• **Aim of the exercise**
Return all the lines below in which the string "country" appears.

Extracted page text data:

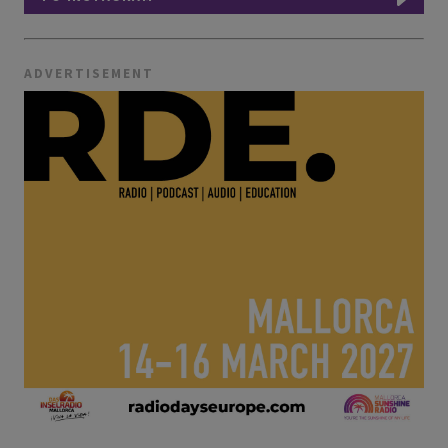
ADVERTISEMENT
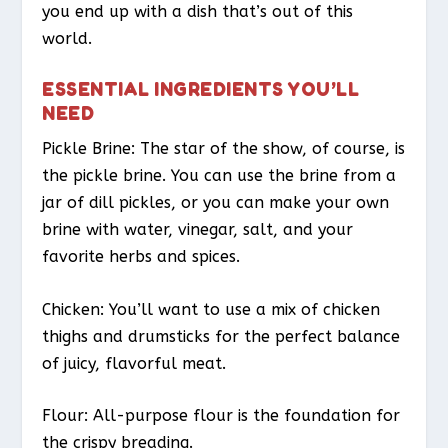
you end up with a dish that’s out of this
world.
ESSENTIAL INGREDIENTS YOU’LL
NEED
Pickle Brine: The star of the show, of course, is
the pickle brine. You can use the brine from a
jar of dill pickles, or you can make your own
brine with water, vinegar, salt, and your
favorite herbs and spices.
Chicken: You’ll want to use a mix of chicken
thighs and drumsticks for the perfect balance
of juicy, flavorful meat.
Flour: All-purpose flour is the foundation for
the crispy breading.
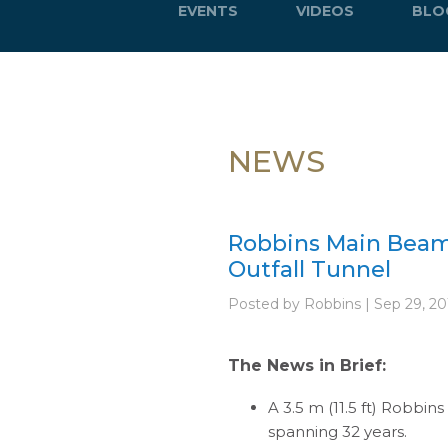
EVENTS
VIDEOS
BLO
NEWS
Robbins Main Beam
Outfall Tunnel
Posted by Robbins | Sep 29, 20
The News in Brief:
A 3.5 m (11.5 ft) Robbin
spanning 32 years.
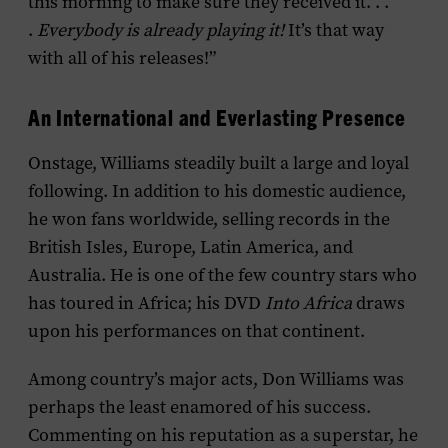
this morning to make sure they received it. . .
.
Everybody is already playing it!
It’s that way
with all of his releases!”
An International and Everlasting Presence
Onstage, Williams steadily built a large and loyal
following. In addition to his domestic audience,
he won fans worldwide, selling records in the
British Isles, Europe, Latin America, and
Australia. He is one of the few country stars who
has toured in Africa; his DVD
Into Africa
draws
upon his performances on that continent.
Among country’s major acts, Don Williams was
perhaps the least enamored of his success.
Commenting on his reputation as a superstar, he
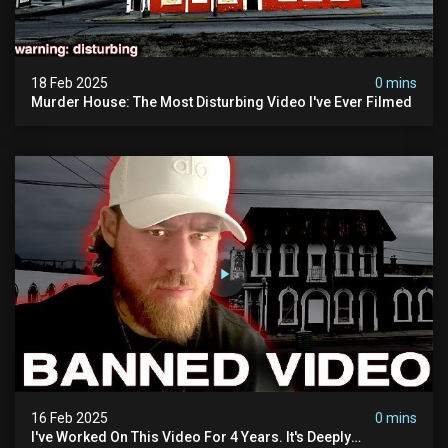
18 Feb 2025
0 mins
Murder House: The Most Disturbing Video I've Ever Filmed
16 Feb 2025
0 mins
I've Worked On This Video For 4 Years. It's Deeply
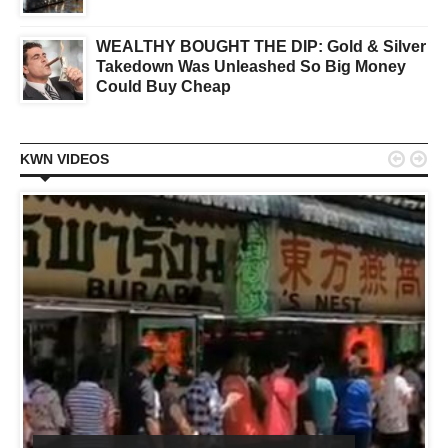
WEALTHY BOUGHT THE DIP: Gold & Silver
Takedown Was Unleashed So Big Money
Could Buy Cheap


KWN VIDEOS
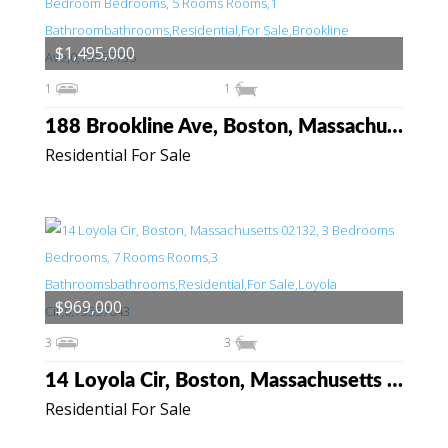
$1,495,000
1
1
188 Brookline Ave, Boston, Massachusetts 02215
Residential For Sale
$969,000
3
3
14 Loyola Cir, Boston, Massachusetts 02132
Residential For Sale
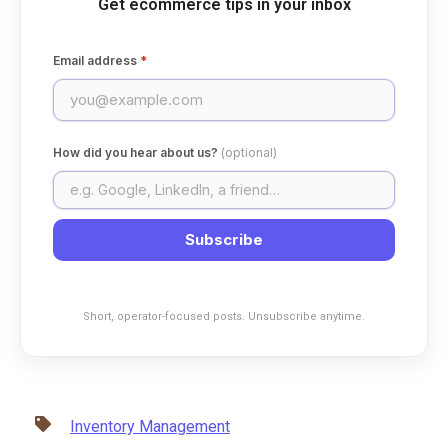
Get ecommerce tips in your inbox
Email address
*
How did you hear about us?
(optional)
Subscribe
Short, operator-focused posts. Unsubscribe anytime.
Inventory Management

• **Answer box**
Australia. He is one of the few country stars who
Among country’s major acts, Don Williams was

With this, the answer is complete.